Chief of Police of Miami, Florida
- In office August 1948 – November 16, 1968
- Succeeded by: Bernard L. Garmire

Personal details
- Born: Walter E. Headley May 11, 1905 Philadelphia, Pennsylvania, U.S.
- Died: November 16, 1968 (aged 63) Miami, Florida, U.S.
- Children: 3
- Known for: "When the looting starts, the shooting starts"
- Police career
- Country: United States
- Department: Miami Police Department
- Service years: 1937–1968
- Allegiance: United States
- Branch: United States Army
- Service years: 1920–1928

= Walter E. Headley =

Police chief of Miami, Florida, in the 1960s

Walter E. Headley (May 11, 1905 – November 16, 1968) was the Chief of Police of Miami, Florida in the 1960s. Headley became famous for his use of the phrase "when the looting starts, the shooting starts". During his tenure as police chief, he was regarded as a popular public figure by many, in spite of his heavy-handed policies.

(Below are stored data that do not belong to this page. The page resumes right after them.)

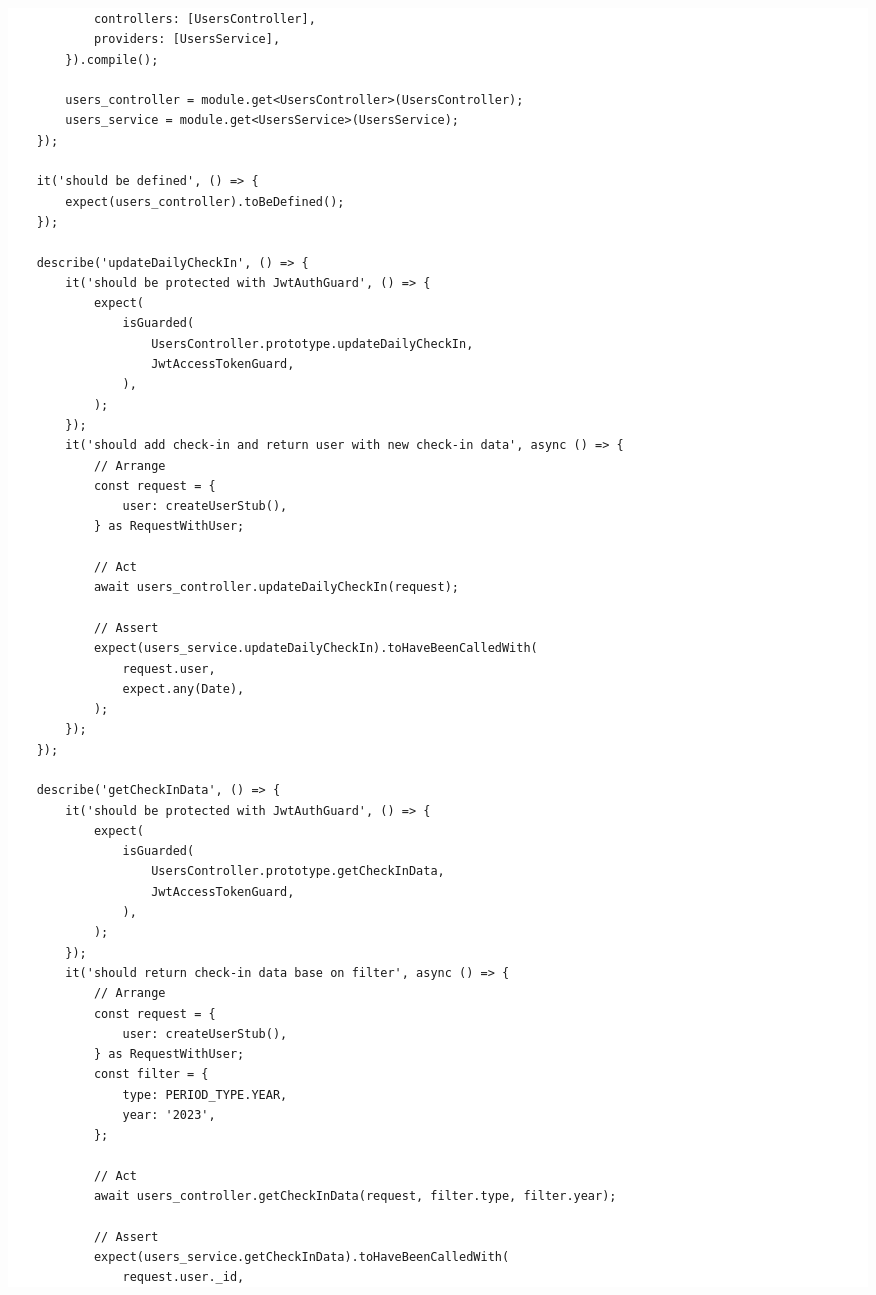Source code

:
 ```typescript:
			controllers: [UsersController],
			providers: [UsersService],
		}).compile();

		users_controller = module.get<UsersController>(UsersController);
		users_service = module.get<UsersService>(UsersService);
	});

	it('should be defined', () => {
		expect(users_controller).toBeDefined();
	});

	describe('updateDailyCheckIn', () => {
		it('should be protected with JwtAuthGuard', () => {
			expect(
				isGuarded(
					UsersController.prototype.updateDailyCheckIn,
					JwtAccessTokenGuard,
				),
			);
		});
		it('should add check-in and return user with new check-in data', async () => {
			// Arrange
			const request = {
				user: createUserStub(),
			} as RequestWithUser;

			// Act
			await users_controller.updateDailyCheckIn(request);

			// Assert
			expect(users_service.updateDailyCheckIn).toHaveBeenCalledWith(
				request.user,
				expect.any(Date),
			);
		});
	});

	describe('getCheckInData', () => {
		it('should be protected with JwtAuthGuard', () => {
			expect(
				isGuarded(
					UsersController.prototype.getCheckInData,
					JwtAccessTokenGuard,
				),
			);
		});
		it('should return check-in data base on filter', async () => {
			// Arrange
			const request = {
				user: createUserStub(),
			} as RequestWithUser;
			const filter = {
				type: PERIOD_TYPE.YEAR,
				year: '2023',
			};

			// Act
			await users_controller.getCheckInData(request, filter.type, filter.year);

			// Assert
			expect(users_service.getCheckInData).toHaveBeenCalledWith(
				request.user._id,
```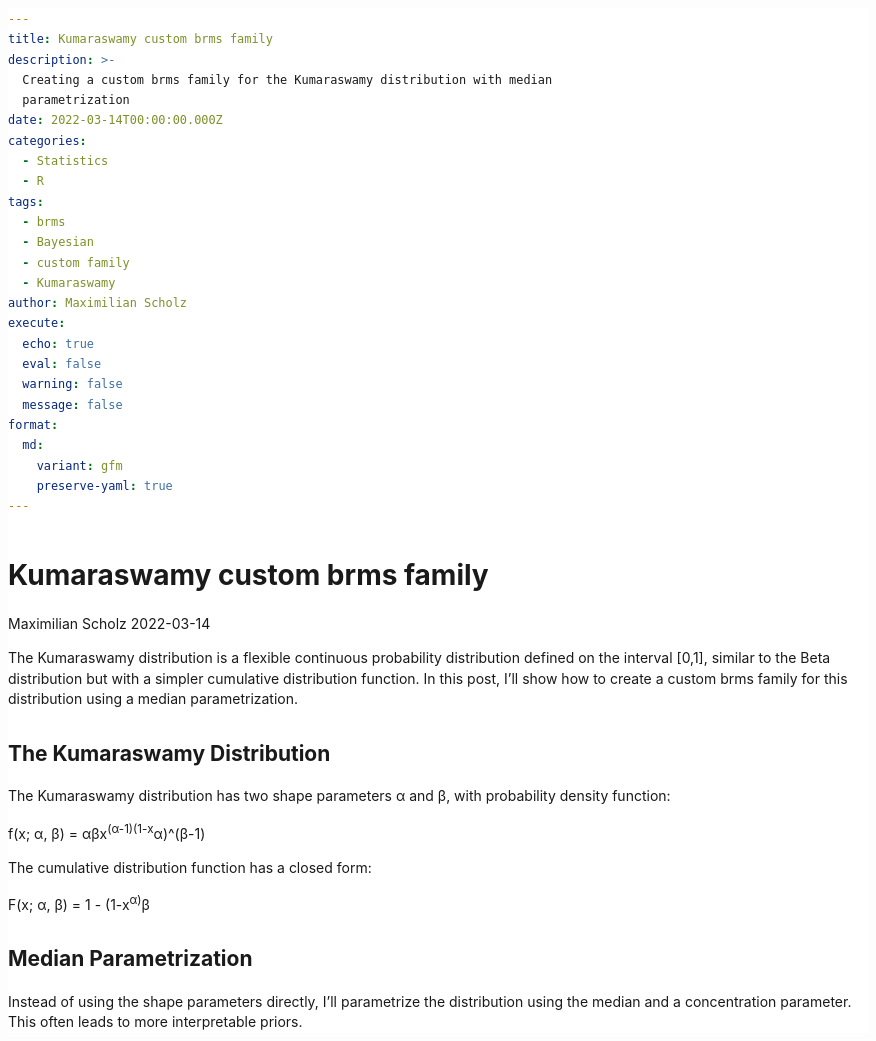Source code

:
 ```yaml
---
title: Kumaraswamy custom brms family
description: >-
  Creating a custom brms family for the Kumaraswamy distribution with median
  parametrization
date: 2022-03-14T00:00:00.000Z
categories:
  - Statistics
  - R
tags:
  - brms
  - Bayesian
  - custom family
  - Kumaraswamy
author: Maximilian Scholz
execute:
  echo: true
  eval: false
  warning: false
  message: false
format:
  md:
    variant: gfm
    preserve-yaml: true
---
```



# Kumaraswamy custom brms family
Maximilian Scholz
2022-03-14

The Kumaraswamy distribution is a flexible continuous probability distribution defined on the interval \[0,1\], similar to the Beta distribution but with a simpler cumulative distribution function. In this post, I’ll show how to create a custom brms family for this distribution using a median parametrization.

## The Kumaraswamy Distribution

The Kumaraswamy distribution has two shape parameters α and β, with probability density function:

f(x; α, β) = αβx<sup>(α-1)(1-x</sup>α)^(β-1)

The cumulative distribution function has a closed form:

F(x; α, β) = 1 - (1-x<sup>α)</sup>β

## Median Parametrization

Instead of using the shape parameters directly, I’ll parametrize the distribution using the median and a concentration parameter. This often leads to more interpretable priors.
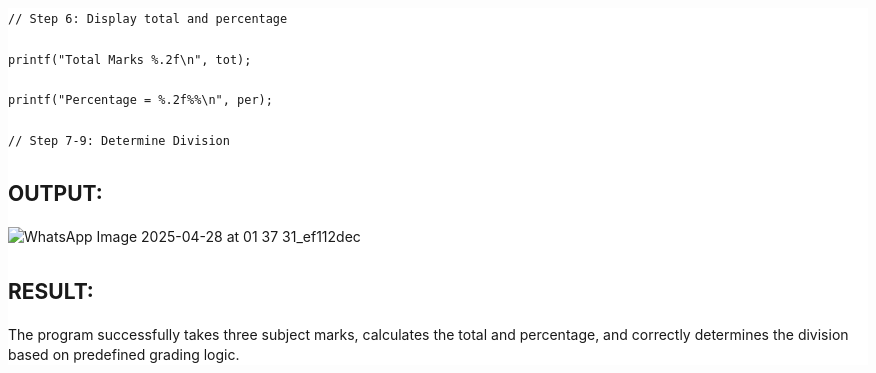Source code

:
 ```
// Step 6: Display total and percentage

printf("Total Marks %.2f\n", tot);

printf("Percentage = %.2f%%\n", per);

// Step 7-9: Determine Division
```
## OUTPUT:
![WhatsApp Image 2025-04-28 at 01 37 31_ef112dec](https://github.com/user-attachments/assets/03a92651-a9a9-48d7-965a-c8bec5fed4fd)

## RESULT:
The program successfully takes three subject marks, calculates the total and percentage, and correctly determines the division based on predefined grading logic.

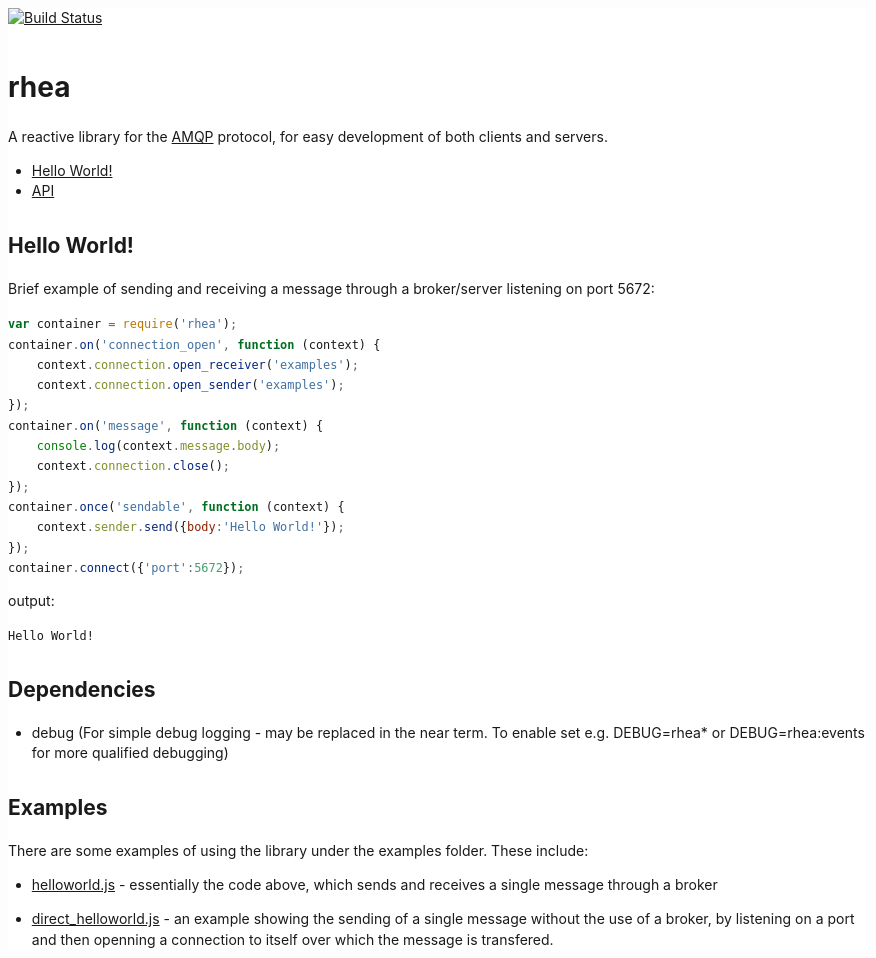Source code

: [![Build Status](https://travis-ci.org/amqp/rhea.svg?branch=master)](https://travis-ci.org/amqp/rhea)

# rhea

A reactive library for the [AMQP](http://amqp.org/) protocol, for easy
development of both clients and servers.

* [Hello World!](#hello-world)
* [API](#api)

## Hello World!

Brief example of sending and receiving a message through a
broker/server listening on port 5672:

```js
var container = require('rhea');
container.on('connection_open', function (context) {
    context.connection.open_receiver('examples');
    context.connection.open_sender('examples');
});
container.on('message', function (context) {
    console.log(context.message.body);
    context.connection.close();
});
container.once('sendable', function (context) {
    context.sender.send({body:'Hello World!'});
});
container.connect({'port':5672});
```

output:
```
Hello World!
```
## Dependencies

* debug (For simple debug logging - may be replaced in the near
  term. To enable set e.g. DEBUG=rhea* or DEBUG=rhea:events for more
  qualified debugging)

## Examples

There are some examples of using the library under the examples
folder. These include:

* [helloworld.js](examples/helloworld.js) - essentially the code above, which sends and receives
  a single message through a broker

* [direct_helloworld.js](examples/direct_helloworld.js) - an example
  showing the sending of a single message without the use of a broker,
  by listening on a port and then openning a connection to itself over
  which the message is transfered.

Headley was characterized in the 1969 Miami Report about the 1968 Miami riot for the National Commission on the Causes and Prevention of Violence as a "strong-minded, hardworking police chief" who "carried virtually unchanged into the late 1960s policies of dealing with minority groups which had been applied in Miami in the 1930s and even earlier". This was an apparent reference to policies promulgated by Headley's predecessor, Chief H. Leslie Quigg.

== Early life ==
Headley was born in Philadelphia in 1905. According to Headley, when he was 15, he stole his father's draft card and joined the U.S. Army. Following work as a riding instructor and sausage salesman, he joined the police in 1937.

Headley was made chief of police in August 1948.

== "When the looting starts, the shooting starts" ==

On December 26, 1967, during the civil unrest in the United States that occurred in the long, hot summer of 1967, Headley announced that six three-man teams of officers equipped with "shotguns and dogs" would respond to the "young hoodlums" from "Negro districts" in Miami with lethal force and stated "his men have been told that any force, up to and including death, is proper when apprehending a felon". In a pithy soundbite during the post-statement interview with reporters, Headley claimed that Miami had avoided "civil uprising and looting" because he had "let the word filter down that when the looting starts, the shooting starts".

Headley stated: "Felons are going to learn that they can't be bonded out from the morgue." Florida Governor Claude Kirk expressed his support for Headley's tactics: "Let them all know they will be dealt with [harshly]. We have the weapons to defeat crime. Not to use them is a crime in itself." Headley added "we don't mind being accused of police brutality."

== Death ==

Headley died of cardiac arrest in 1968 at the age of 63. He was replaced as chief of police by Bernard L. Garmire.